Please pull out the text from every one of the entries below, keeping each line identical to the original. Leave the pictures out of your answer.

....

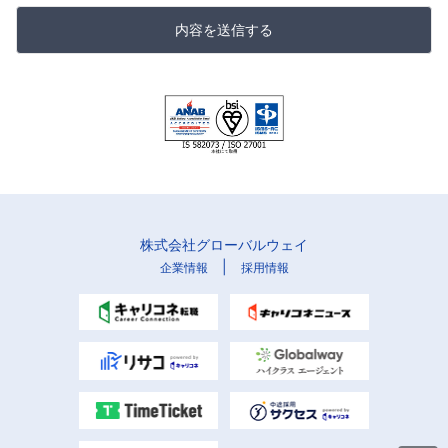
内容を送信する
株式会社グローバルウェイ
|
企業情報
採用情報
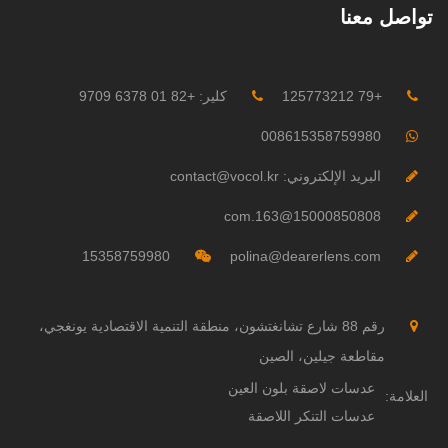
تواصل معنا
+79 125773212
كلير: +82 01 6378 9709
008615358759980
البريد الإلكتروني: contact@vocol.kr
15000850808@163.com
15358759980
polina@dearerlens.com
رقم 88 شارع تشانغتشون، منطقة التنمية الاقتصادية يونغجي،
مقاطعة جيلين، الصين
عدسات لاصقة بلون العين
العلامة:
عدسات التنكر اللاصقة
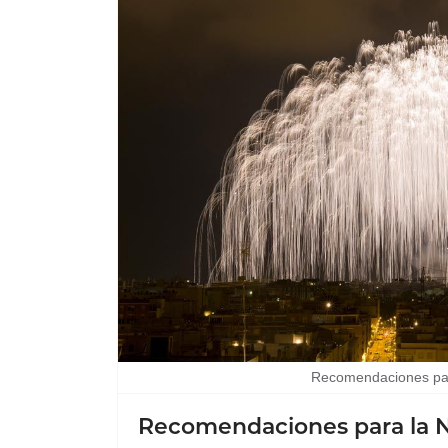
Recomendaciones para
Recomendaciones para la Ni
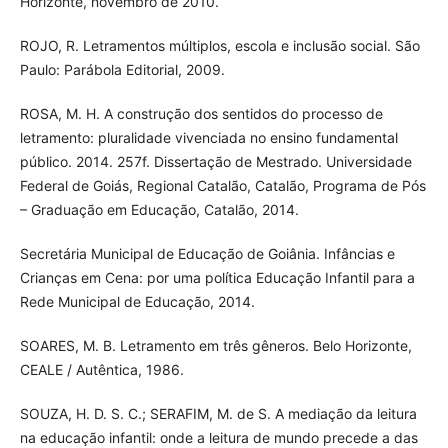
Horizonte, novembro de 2010.
ROJO, R. Letramentos múltiplos, escola e inclusão social. São
Paulo: Parábola Editorial, 2009.
ROSA, M. H. A construção dos sentidos do processo de
letramento: pluralidade vivenciada no ensino fundamental
público. 2014. 257f. Dissertação de Mestrado. Universidade
Federal de Goiás, Regional Catalão, Catalão, Programa de Pós
– Graduação em Educação, Catalão, 2014.
Secretária Municipal de Educação de Goiânia. Infâncias e
Crianças em Cena: por uma política Educação Infantil para a
Rede Municipal de Educação, 2014.
SOARES, M. B. Letramento em três gêneros. Belo Horizonte,
CEALE / Autêntica, 1986.
SOUZA, H. D. S. C.; SERAFIM, M. de S. A mediação da leitura
na educação infantil: onde a leitura de mundo precede a das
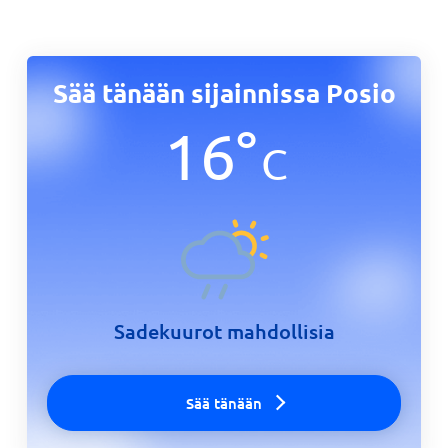
Sää tänään sijainnissa Posio
16
°
C
Sadekuurot mahdollisia
Sää tänään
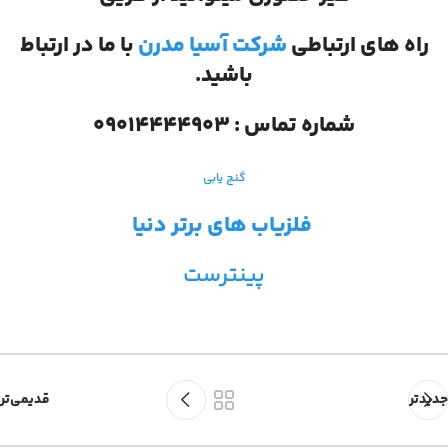
راه های ارتباطی
شرکت آسیا مدرن
با ما در ارتباط
باشید.
شماره تماس : 09014444903
گنج یابی
فلزیاب های برتر دنیا
پینترست
جدیدتر
قدیمی‌تر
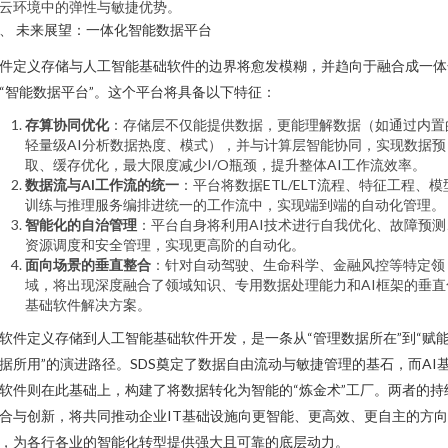
云环境中的弹性与敏捷优势。
、 未来展望：一体化智能数据平台
件定义存储与人工智能基础软件的边界将愈发模糊，并趋向于融合成一体
“智能数据平台”。这个平台将具备以下特征：
存算协同优化
：存储层不仅能提供数据，更能理解数据（如通过内置
轻量级AI分析数据热度、模式），并与计算层智能协同，实现数据预
取、缓存优化，最大限度减少I/O瓶颈，提升整体AI工作流效率。
数据流与AI工作流的统一
：平台将数据ETL/ELT流程、特征工程、模
训练与推理服务编排进统一的工作流中，实现端到端的自动化管理。
智能化的自治管理
：平台自身将利用AI技术进行自我优化、故障预测
资源调度和安全管理，实现更高阶的自动化。
面向场景的垂直整合
：针对自动驾驶、生命科学、金融风控等特定领
域，将出现深度融合了领域知识、专用数据处理能力和AI框架的垂直
基础软件解决方案。
软件定义存储到人工智能基础软件开发，是一条从“管理数据所在”到“赋
据所用”的演进路径。SDS奠定了数据自由流动与敏捷管理的基石，而AI
软件则在此基础上，构建了将数据转化为智能的“炼金术”工厂。两者的持
合与创新，将共同推动企业IT基础设施向更智能、更高效、更自主的方
，为各行各业的智能化转型提供强大且可靠的底层动力。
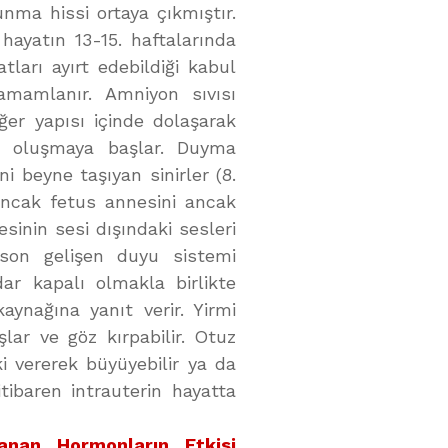
nma hissi ortaya çıkmıştır.
hayatın 13-15. haftalarında
tları ayırt edebildiği kabul
tamamlanır. Amniyon sıvısı
ğer yapısı içinde dolaşarak
da oluşmaya başlar. Duyma
i beyne taşıyan sinirler (8.
 ancak fetus annesini ancak
esinin sesi dışındaki sesleri
 son gelişen duyu sistemi
ar kapalı olmakla birlikte
aynağına yanıt verir. Yirmi
lar ve göz kırpabilir. Otuz
i vererek büyüyebilir ya da
itibaren intrauterin hayatta
lanan Hormonların Etkisi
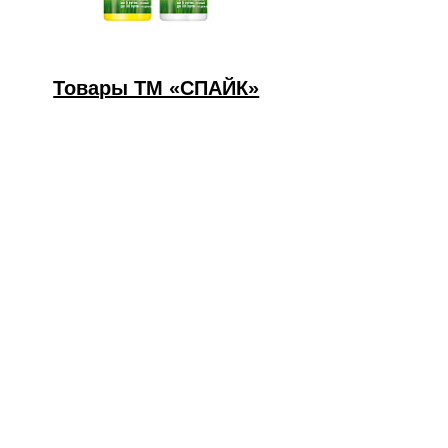
Товары ТМ «СПАЙК»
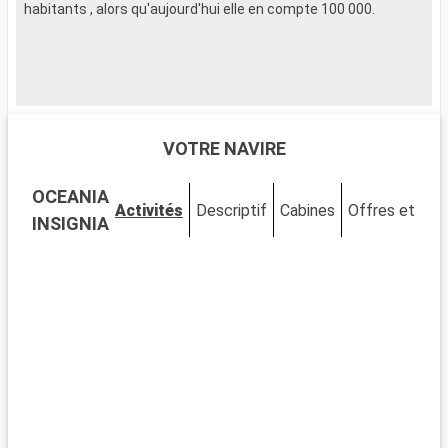
habitants , alors qu'aujourd'hui elle en compte 100 000.
VOTRE NAVIRE
OCEANIA
Activités
Descriptif
Cabines
Offres et fidé
INSIGNIA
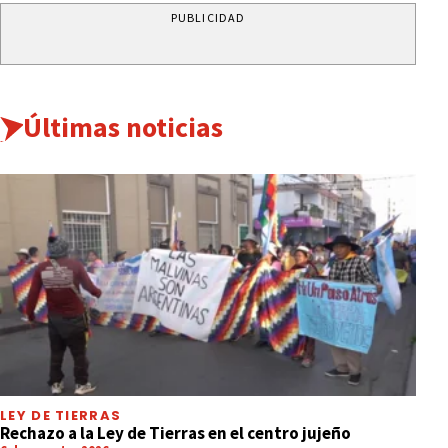
PUBLICIDAD
Últimas noticias
LEY DE TIERRAS
Rechazo a la Ley de Tierras en el centro jujeño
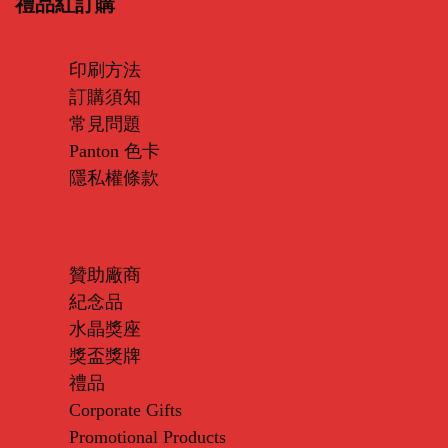
禮品紅訂購
印刷方法
訂購須知
常見問題
Panton 色卡
隱私權條款
贊助廠商
紀念品
水晶獎座
獎盃獎牌
禮品
Corporate Gifts
Promotional Products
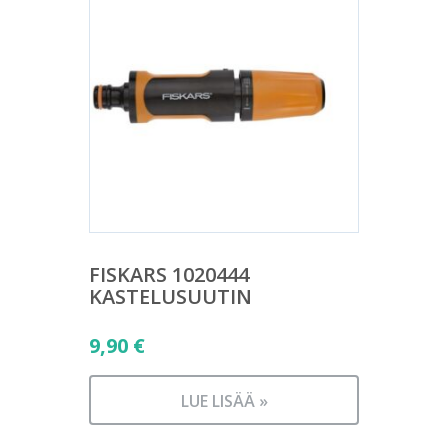
FISKARS 1020444
KASTELUSUUTIN
9,90
€
LUE LISÄÄ »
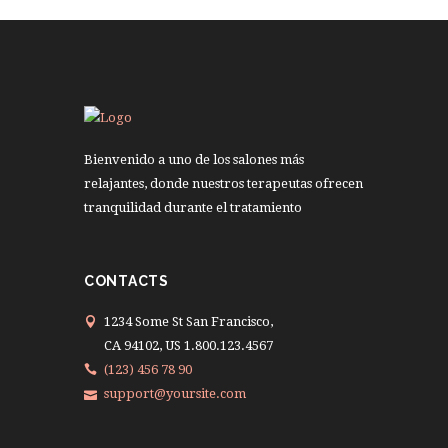
Bienvenido a uno de los salones más
relajantes, donde nuestros terapeutas ofrecen
tranquilidad durante el tratamiento
CONTACTS
1234 Some St San Francisco,
CA 94102, US 1.800.123.4567
(123) 456 78 90
support@yoursite.com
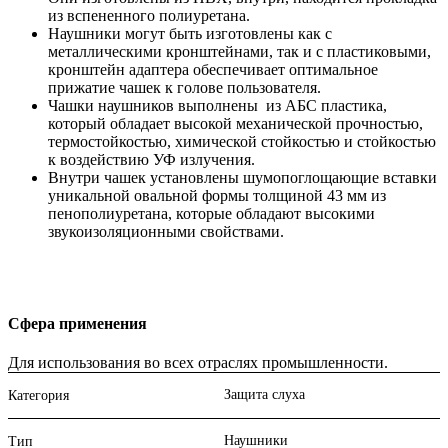
из вспененного полиуретана.
Наушники могут быть изготовлены как с
металлическими кронштейнами, так и с пластиковыми,
кронштейн адаптера обеспечивает оптимальное
прижатие чашек к голове пользователя.
Чашки наушников выполнены из АБС пластика,
который обладает высокой механической прочностью,
термостойкостью, химической стойкостью и стойкостью
к воздействию УФ излучения.
Внутри чашек установлены шумопоглощающие вставки
уникальной овальной формы толщиной 43 мм из
пенополиуретана, которые обладают высокими
звукоизоляционными свойствами.
Сфера применения
Для использования во всех отраслях промышленности.
Защита слуха
Категория
Наушники
Тип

....

**Response box**:
内容を送信する
株式会社グローバルウェイ
|
企業情報
採用情報
تواصل معنا
+79 125773212
كلير: +82 01 6378 9709
008615358759980
البريد الإلكتروني: contact@vocol.kr
15000850808@163.com
15358759980
polina@dearerlens.com
رقم 88 شارع تشانغتشون، منطقة التنمية الاقتصادية يونغجي،
مقاطعة جيلين، الصين
عدسات لاصقة بلون العين
العلامة:
عدسات التنكر اللاصقة
Recomendaciones para
Recomendaciones para la Ni
Horizonte, novembro de 2010.
ROJO, R. Letramentos múltiplos, escola e inclusão social. São
Paulo: Parábola Editorial, 2009.
ROSA, M. H. A construção dos sentidos do processo de
letramento: pluralidade vivenciada no ensino fundamental
público. 2014. 257f. Dissertação de Mestrado. Universidade
Federal de Goiás, Regional Catalão, Catalão, Programa de Pós
– Graduação em Educação, Catalão, 2014.
Secretária Municipal de Educação de Goiânia. Infâncias e
Crianças em Cena: por uma política Educação Infantil para a
Rede Municipal de Educação, 2014.
SOARES, M. B. Letramento em três gêneros. Belo Horizonte,
CEALE / Autêntica, 1986.
SOUZA, H. D. S. C.; SERAFIM, M. de S. A mediação da leitura
na educação infantil: onde a leitura de mundo precede a das
Sää tänään sijainnissa Posio
16
°
C
Sadekuurot mahdollisia
Sää tänään
راه های ارتباطی
شرکت آسیا مدرن
با ما در ارتباط
باشید.
شماره تماس : 09014444903
گنج یابی
فلزیاب های برتر دنیا
پینترست
جدیدتر
قدیمی‌تر
云环境中的弹性与敏捷优势。
、 未来展望：一体化智能数据平台
件定义存储与人工智能基础软件的边界将愈发模糊，并趋向于融合成一体
“智能数据平台”。这个平台将具备以下特征：
存算协同优化
：存储层不仅能提供数据，更能理解数据（如通过内置
轻量级AI分析数据热度、模式），并与计算层智能协同，实现数据预
取、缓存优化，最大限度减少I/O瓶颈，提升整体AI工作流效率。
数据流与AI工作流的统一
：平台将数据ETL/ELT流程、特征工程、模
训练与推理服务编排进统一的工作流中，实现端到端的自动化管理。
智能化的自治管理
：平台自身将利用AI技术进行自我优化、故障预测
资源调度和安全管理，实现更高阶的自动化。
面向场景的垂直整合
：针对自动驾驶、生命科学、金融风控等特定领
域，将出现深度融合了领域知识、专用数据处理能力和AI框架的垂直
基础软件解决方案。
软件定义存储到人工智能基础软件开发，是一条从“管理数据所在”到“赋
据所用”的演进路径。SDS奠定了数据自由流动与敏捷管理的基石，而AI
软件则在此基础上，构建了将数据转化为智能的“炼金术”工厂。两者的持
合与创新，将共同推动企业IT基础设施向更智能、更高效、更自主的方
，为各行各业的智能化转型提供强大且可靠的底层动力。
nma hissi ortaya çıkmıştır.
hayatın 13-15. haftalarında
tları ayırt edebildiği kabul
tamamlanır. Amniyon sıvısı
ğer yapısı içinde dolaşarak
da oluşmaya başlar. Duyma
i beyne taşıyan sinirler (8.
 ancak fetus annesini ancak
esinin sesi dışındaki sesleri
 son gelişen duyu sistemi
ar kapalı olmakla birlikte
aynağına yanıt verir. Yirmi
lar ve göz kırpabilir. Otuz
i vererek büyüyebilir ya da
itibaren intrauterin hayatta
lanan Hormonların Etkisi
Товары ТМ «СПАЙК»
habitants , alors qu'aujourd'hui elle en compte 100 000.
VOTRE NAVIRE
OCEANIA
Activités
Descriptif
Cabines
Offres et fidé
INSIGNIA
PUBLICIDAD
Últimas noticias
LEY DE TIERRAS
Rechazo a la Ley de Tierras en el centro jujeño
禮品紅訂購
印刷方法
訂購須知
常見問題
Panton 色卡
隱私權條款
贊助廠商
紀念品
水晶獎座
獎盃獎牌
禮品
Corporate Gifts
Promotional Products
FISKARS 1020444
KASTELUSUUTIN
9,90
€
LUE LISÄÄ »
Bienvenido a uno de los salones más
relajantes, donde nuestros terapeutas ofrecen
tranquilidad durante el tratamiento
CONTACTS
1234 Some St San Francisco,
CA 94102, US 1.800.123.4567
(123) 456 78 90
support@yoursite.com
из вспененного полиуретана.
Наушники могут быть изготовлены как с
металлическими кронштейнами, так и с пластиковыми,
кронштейн адаптера обеспечивает оптимальное
прижатие чашек к голове пользователя.
Чашки наушников выполнены из АБС пластика,
который обладает высокой механической прочностью,
термостойкостью, химической стойкостью и стойкостью
к воздействию УФ излучения.
Внутри чашек установлены шумопоглощающие вставки
уникальной овальной формы толщиной 43 мм из
пенополиуретана, которые обладают высокими
звукоизоляционными свойствами.
Сфера применения
Для использования во всех отраслях промышленности.
Защита слуха
Категория
Наушники
Тип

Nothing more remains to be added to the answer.